** TEXTE DE L'EXERCICE **
╔══

Impliquez vous ! Ou quelqu’un le fera à votre place …
J’écris ce texte après un long silence sur mon blog.
J’écris ce texte après une séquence électorale et militante décevante pour ma part.
J’écris ce texte parce que j’aurais des remords de ne pas le faire, car au fond je n’aime pas être en retrait dans ce chamboulement politique.
J’écris ce texte en espérant qu’il suscitera un sursaut, un réveil, un éveil, un espoir, un avenir radieux.

╚══

** OBJECTIF DE L'EXERCICE **
Reprenez le billet sur l'engagement politique après sa dernière phrase et poursuivez-en l'écriture. Le matériel qui suit provient d'une autre source.

** DONNÉES FOURNIES **
╔══

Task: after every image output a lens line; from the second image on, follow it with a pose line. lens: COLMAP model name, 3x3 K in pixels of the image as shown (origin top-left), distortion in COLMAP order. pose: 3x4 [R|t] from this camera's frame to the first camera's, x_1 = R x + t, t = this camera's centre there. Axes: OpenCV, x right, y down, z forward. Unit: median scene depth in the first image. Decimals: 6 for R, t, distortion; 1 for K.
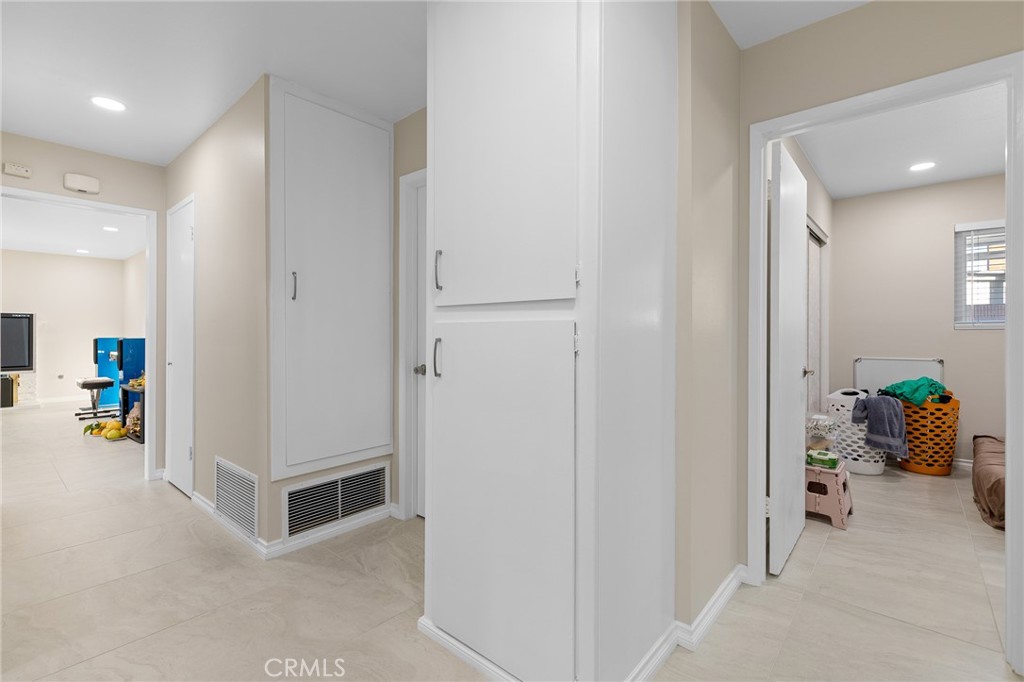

╚══

** RÉPONSE À L'EXERCICE **
Le titre de cet article est assez évocateur pour que le lecteur sache où je veux en venir. Je m’adresse particulièrement à mes proches, mes amis, ma famille, ceux qui m’ont aimé ou détesté, ceux qui me connaissent ou me reconnaissent. Nous avons tous une responsabilité individuelle dans la tournure dramatique que prend la situation politique. Jusque là, vous tous autour de moi, vous respectiez mon combat, mon implication, ma lutte, mon acharnement, ma passion pour la chose publique. Votre respect et votre reconnaissance m’ont souvent aidé à continuer, comme une sorte de carburant. Mais au fond, je ressens une certaine solitude dans mon engagement, comme si on me déléguait la responsabilité de mener la bataille pour nous tous, pour l’intérêt général. Mais cette délégation ne m’aide pas vraiment car à la fin nous sommes peu alors que nous devrions être si nombreux.
La lucidité est un impératif après le résultat des élections européennes.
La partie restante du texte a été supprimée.